## PROBLEM
Rewrite the entries below, replacing "common name" with "vernacular name" wherever it appears and keeping everything else the same.

## TASK INPUT
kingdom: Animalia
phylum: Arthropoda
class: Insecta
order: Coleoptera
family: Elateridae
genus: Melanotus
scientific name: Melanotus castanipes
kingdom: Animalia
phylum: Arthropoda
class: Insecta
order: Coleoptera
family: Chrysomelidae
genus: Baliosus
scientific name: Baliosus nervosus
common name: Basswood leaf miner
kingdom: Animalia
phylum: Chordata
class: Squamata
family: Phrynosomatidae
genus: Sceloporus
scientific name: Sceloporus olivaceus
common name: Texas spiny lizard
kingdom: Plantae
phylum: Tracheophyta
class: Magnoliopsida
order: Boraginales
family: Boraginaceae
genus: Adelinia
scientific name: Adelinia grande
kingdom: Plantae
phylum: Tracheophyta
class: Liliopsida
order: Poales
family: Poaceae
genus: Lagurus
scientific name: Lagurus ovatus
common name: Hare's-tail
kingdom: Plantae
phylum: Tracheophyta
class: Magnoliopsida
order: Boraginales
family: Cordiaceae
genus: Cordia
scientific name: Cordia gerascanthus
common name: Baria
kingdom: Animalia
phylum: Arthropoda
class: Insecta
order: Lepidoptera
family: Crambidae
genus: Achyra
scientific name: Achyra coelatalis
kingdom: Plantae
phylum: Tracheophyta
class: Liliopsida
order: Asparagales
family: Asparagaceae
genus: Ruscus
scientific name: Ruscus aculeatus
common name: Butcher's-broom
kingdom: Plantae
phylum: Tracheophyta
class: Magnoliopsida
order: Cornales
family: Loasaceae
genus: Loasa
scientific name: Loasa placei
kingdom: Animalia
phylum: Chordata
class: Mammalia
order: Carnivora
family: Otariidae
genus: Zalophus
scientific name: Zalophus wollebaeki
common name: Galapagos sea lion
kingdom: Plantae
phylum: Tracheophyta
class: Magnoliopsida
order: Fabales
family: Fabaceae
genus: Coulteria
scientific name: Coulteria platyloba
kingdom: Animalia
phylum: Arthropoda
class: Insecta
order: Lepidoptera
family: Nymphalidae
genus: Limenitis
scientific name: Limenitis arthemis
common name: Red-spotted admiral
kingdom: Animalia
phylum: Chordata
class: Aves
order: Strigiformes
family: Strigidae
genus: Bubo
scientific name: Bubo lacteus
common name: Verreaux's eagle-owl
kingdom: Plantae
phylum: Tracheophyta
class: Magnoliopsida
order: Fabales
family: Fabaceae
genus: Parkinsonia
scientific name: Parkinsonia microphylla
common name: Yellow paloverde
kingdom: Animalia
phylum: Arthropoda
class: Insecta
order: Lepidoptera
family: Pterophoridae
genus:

## EXPECTED ANSWER
kingdom: Animalia
phylum: Arthropoda
class: Insecta
order: Coleoptera
family: Elateridae
genus: Melanotus
scientific name: Melanotus castanipes
kingdom: Animalia
phylum: Arthropoda
class: Insecta
order: Coleoptera
family: Chrysomelidae
genus: Baliosus
scientific name: Baliosus nervosus
vernacular name: Basswood leaf miner
kingdom: Animalia
phylum: Chordata
class: Squamata
family: Phrynosomatidae
genus: Sceloporus
scientific name: Sceloporus olivaceus
vernacular name: Texas spiny lizard
kingdom: Plantae
phylum: Tracheophyta
class: Magnoliopsida
order: Boraginales
family: Boraginaceae
genus: Adelinia
scientific name: Adelinia grande
kingdom: Plantae
phylum: Tracheophyta
class: Liliopsida
order: Poales
family: Poaceae
genus: Lagurus
scientific name: Lagurus ovatus
vernacular name: Hare's-tail
kingdom: Plantae
phylum: Tracheophyta
class: Magnoliopsida
order: Boraginales
family: Cordiaceae
genus: Cordia
scientific name: Cordia gerascanthus
vernacular name: Baria
kingdom: Animalia
phylum: Arthropoda
class: Insecta
order: Lepidoptera
family: Crambidae
genus: Achyra
scientific name: Achyra coelatalis
kingdom: Plantae
phylum: Tracheophyta
class: Liliopsida
order: Asparagales
family: Asparagaceae
genus: Ruscus
scientific name: Ruscus aculeatus
vernacular name: Butcher's-broom
kingdom: Plantae
phylum: Tracheophyta
class: Magnoliopsida
order: Cornales
family: Loasaceae
genus: Loasa
scientific name: Loasa placei
kingdom: Animalia
phylum: Chordata
class: Mammalia
order: Carnivora
family: Otariidae
genus: Zalophus
scientific name: Zalophus wollebaeki
vernacular name: Galapagos sea lion
kingdom: Plantae
phylum: Tracheophyta
class: Magnoliopsida
order: Fabales
family: Fabaceae
genus: Coulteria
scientific name: Coulteria platyloba
kingdom: Animalia
phylum: Arthropoda
class: Insecta
order: Lepidoptera
family: Nymphalidae
genus: Limenitis
scientific name: Limenitis arthemis
vernacular name: Red-spotted admiral
kingdom: Animalia
phylum: Chordata
class: Aves
order: Strigiformes
family: Strigidae
genus: Bubo
scientific name: Bubo lacteus
vernacular name: Verreaux's eagle-owl
kingdom: Plantae
phylum: Tracheophyta
class: Magnoliopsida
order: Fabales
family: Fabaceae
genus: Parkinsonia
scientific name: Parkinsonia microphylla
vernacular name: Yellow paloverde
kingdom: Animalia
phylum: Arthropoda
class: Insecta
order: Lepidoptera
family: Pterophoridae
genus:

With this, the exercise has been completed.